▸ **Required action**
Everything in the records below is to be reproduced exactly, apart from the images.

---------- Data to examine

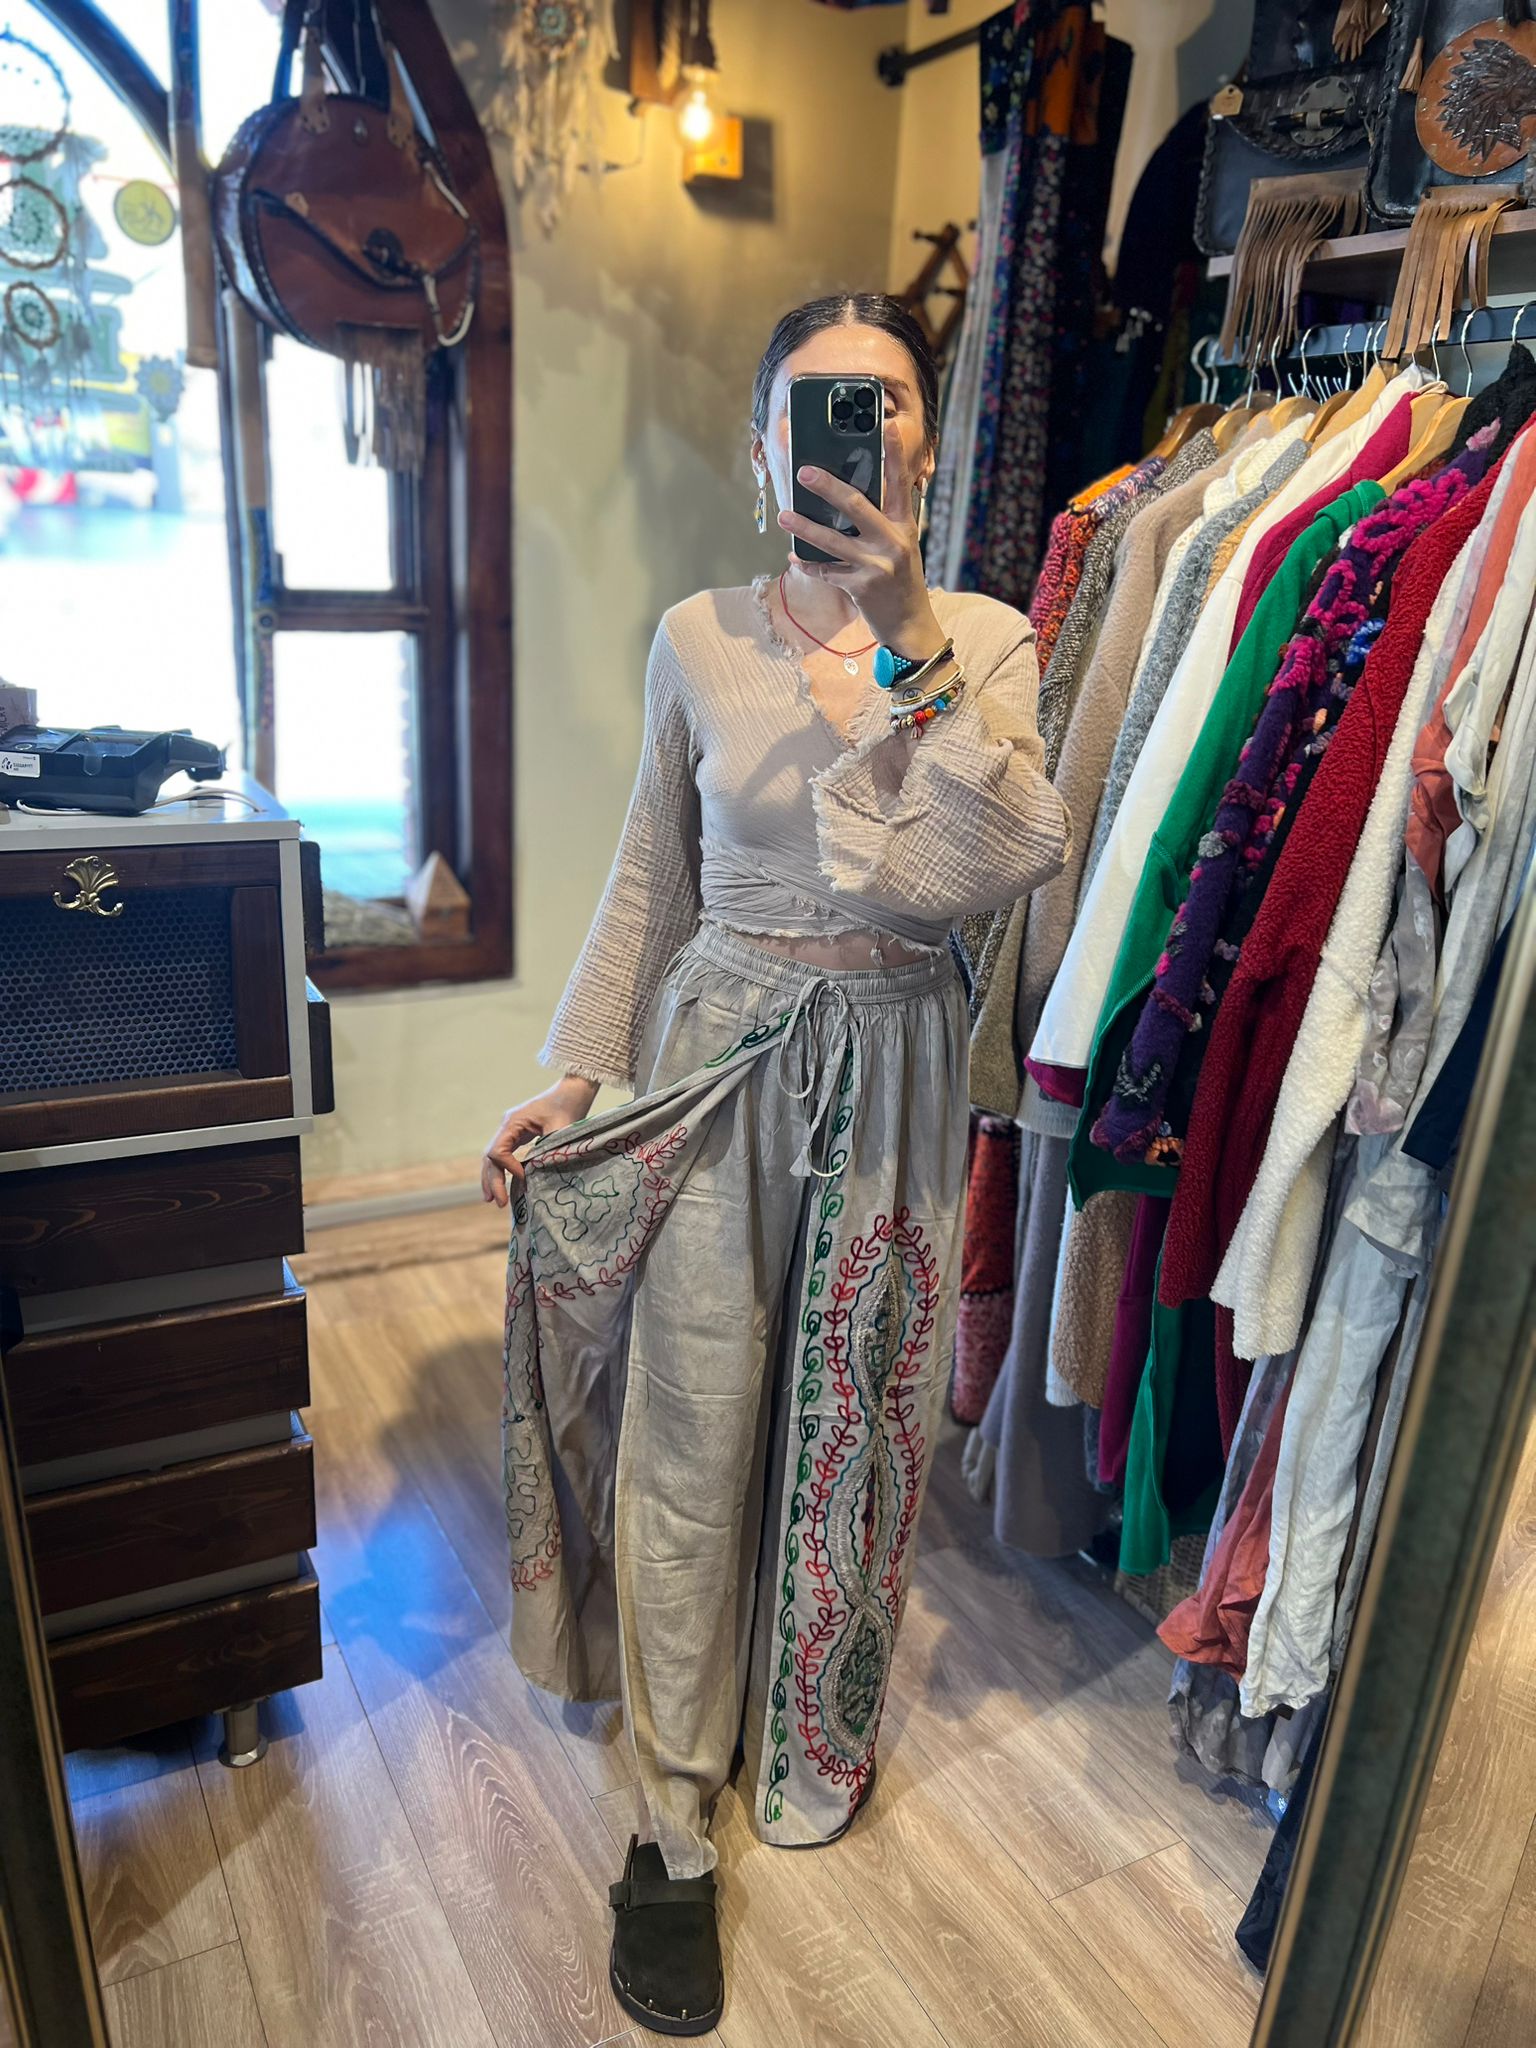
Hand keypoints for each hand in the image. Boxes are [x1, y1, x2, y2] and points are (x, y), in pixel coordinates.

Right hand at [481, 1077, 598, 1208]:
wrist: (573, 1091)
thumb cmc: (568, 1106)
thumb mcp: (561, 1128)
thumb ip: (549, 1149)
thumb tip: (538, 1174)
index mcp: (513, 1122)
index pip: (498, 1151)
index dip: (508, 1168)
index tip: (524, 1178)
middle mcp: (507, 1126)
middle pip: (490, 1157)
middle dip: (493, 1180)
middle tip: (499, 1203)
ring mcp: (510, 1130)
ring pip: (493, 1157)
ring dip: (492, 1178)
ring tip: (491, 1200)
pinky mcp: (518, 1134)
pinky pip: (503, 1154)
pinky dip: (501, 1170)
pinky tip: (503, 1185)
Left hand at [776, 422, 946, 659]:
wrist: (910, 625)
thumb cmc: (901, 580)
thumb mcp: (900, 547)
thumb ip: (881, 523)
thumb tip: (844, 501)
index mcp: (905, 526)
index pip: (900, 484)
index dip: (894, 455)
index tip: (887, 426)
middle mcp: (893, 542)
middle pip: (857, 506)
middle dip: (828, 487)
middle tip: (803, 472)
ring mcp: (876, 566)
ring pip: (832, 540)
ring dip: (804, 527)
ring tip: (785, 514)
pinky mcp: (861, 587)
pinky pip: (826, 571)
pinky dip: (809, 564)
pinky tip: (795, 557)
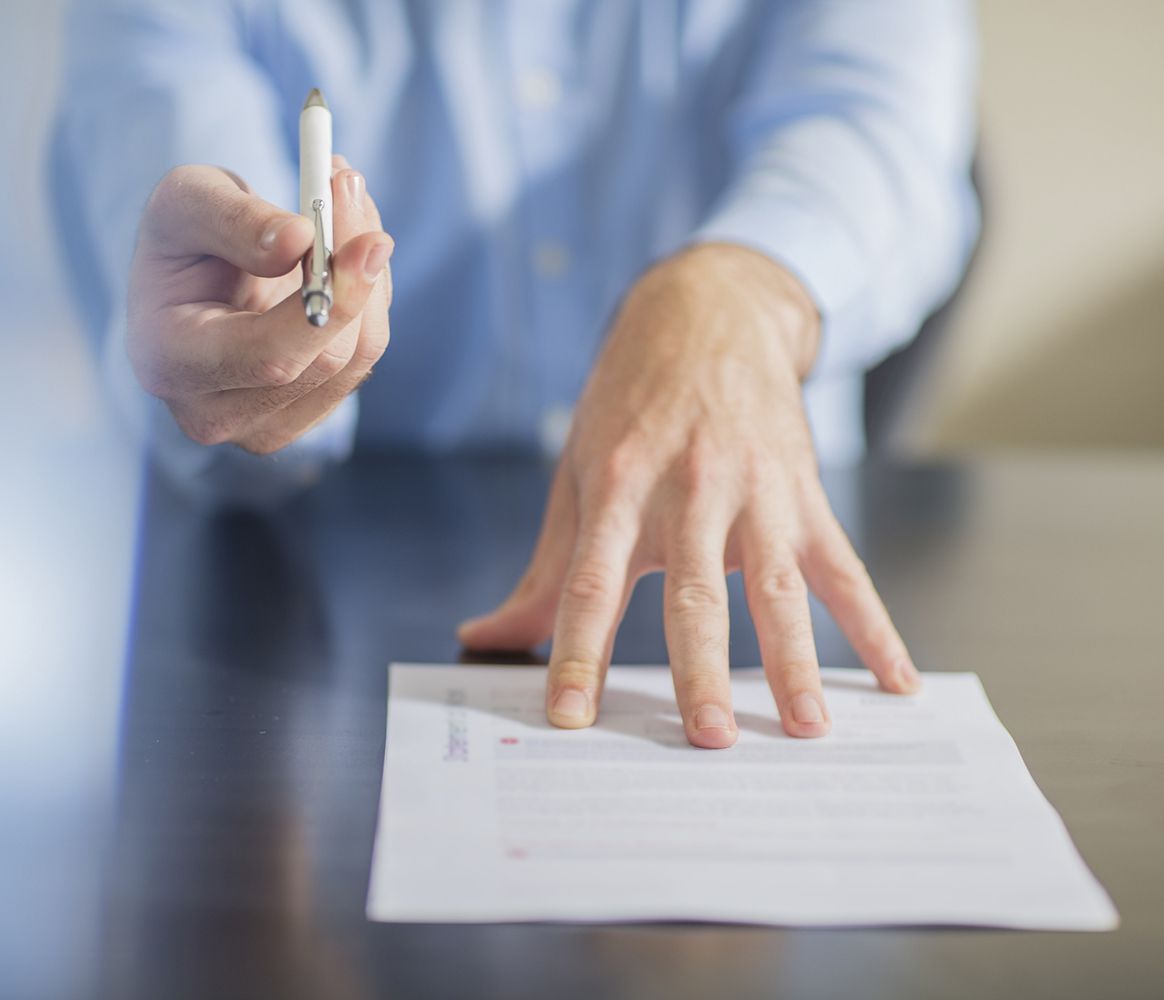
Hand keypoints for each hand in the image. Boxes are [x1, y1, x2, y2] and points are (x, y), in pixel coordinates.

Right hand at [127, 161, 392, 453]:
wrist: (193, 277)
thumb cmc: (181, 238)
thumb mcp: (185, 202)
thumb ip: (234, 220)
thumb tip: (300, 241)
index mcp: (169, 363)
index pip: (270, 357)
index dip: (330, 302)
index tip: (369, 240)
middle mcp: (214, 414)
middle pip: (325, 361)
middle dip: (354, 273)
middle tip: (350, 186)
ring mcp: (263, 428)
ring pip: (357, 357)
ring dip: (367, 275)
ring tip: (343, 201)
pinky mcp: (305, 417)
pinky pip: (363, 355)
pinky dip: (367, 295)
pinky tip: (342, 252)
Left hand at [458, 244, 919, 746]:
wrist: (706, 317)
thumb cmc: (629, 407)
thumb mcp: (576, 476)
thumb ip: (546, 572)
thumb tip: (482, 638)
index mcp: (618, 490)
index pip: (591, 585)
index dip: (577, 652)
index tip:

--------------------

▸ **Task response**
Hand keypoints for each hand in the image. Boxes are [x1, y1, x2, y2] and points are (x, y), in pixel coordinates.

Right hand at [481, 1077, 598, 1208]:
wrist: (573, 1091)
thumb cmc: (568, 1106)
thumb mcp: (561, 1128)
thumb ip: (549, 1149)
thumb tip: (538, 1174)
index mcp: (513, 1122)
index pip: (498, 1151)
index dip: (508, 1168)
index tip: (524, 1178)
middle mcp: (507, 1126)
middle pip: (490, 1157)
middle dip: (493, 1180)
middle tip: (499, 1203)
ring mcp: (510, 1130)
ring pip: (493, 1157)
ring dip: (492, 1178)
ring tip: (491, 1200)
pinky mcp: (518, 1134)
pinky pip: (503, 1154)
pinky dip: (501, 1170)
pinky tip: (503, 1185)
Left hand at [776, 422, 946, 659]:
wrist: (910, 625)
thumb cmc: (901, 580)
thumb mcp: (900, 547)
thumb ip: (881, 523)
thumb tip: (844, 501)
index mcp: (905, 526)
index pip: (900, 484)
index dip: (894, 455)
index tip: (887, 426)
middle mcp: (893, 542)
middle pip: (857, 506)
middle dip: (828, 487)
middle tip: (803, 472)
ring mcp: (876, 566)
ring pip: (832, 540)
ring dip: (804, 527)
ring tip: (785, 514)
pinky mcp: (861, 587)
pinky pip: (826, 571)
pinky dip: (809, 564)
pinky tip: (795, 557)
Hand keypoints for each hand in the image. Boxes are [x1, y1, x2, y2] and points are (x, y), in pixel coordinates.

Right hand at [127, 161, 392, 453]:
wrist: (193, 277)
thumb cmc: (181, 238)
thumb mcp: (185, 202)
thumb ip: (234, 220)
thumb tip: (300, 241)
index mcp: (169, 363)
index pip: (270, 357)
index dip: (330, 302)
index tip: (369, 240)
middle mcp: (214, 414)
middle pip: (325, 361)
middle dip: (354, 273)
middle tip: (350, 186)
ring mcp: (263, 428)
ring pip: (357, 357)
ring dip: (367, 275)
ring tip: (343, 201)
pinky mcp: (305, 417)
pinky pip: (363, 355)
pinky dip: (367, 295)
pinky tip: (342, 252)
Left hand at [458, 244, 919, 746]:
wrist: (706, 317)
thumb cmc: (629, 407)
thumb mcp: (576, 476)
thumb ip: (546, 572)
thumb tip: (482, 638)
index mcp: (618, 490)
index pip: (591, 585)
index dip: (577, 652)
index tip:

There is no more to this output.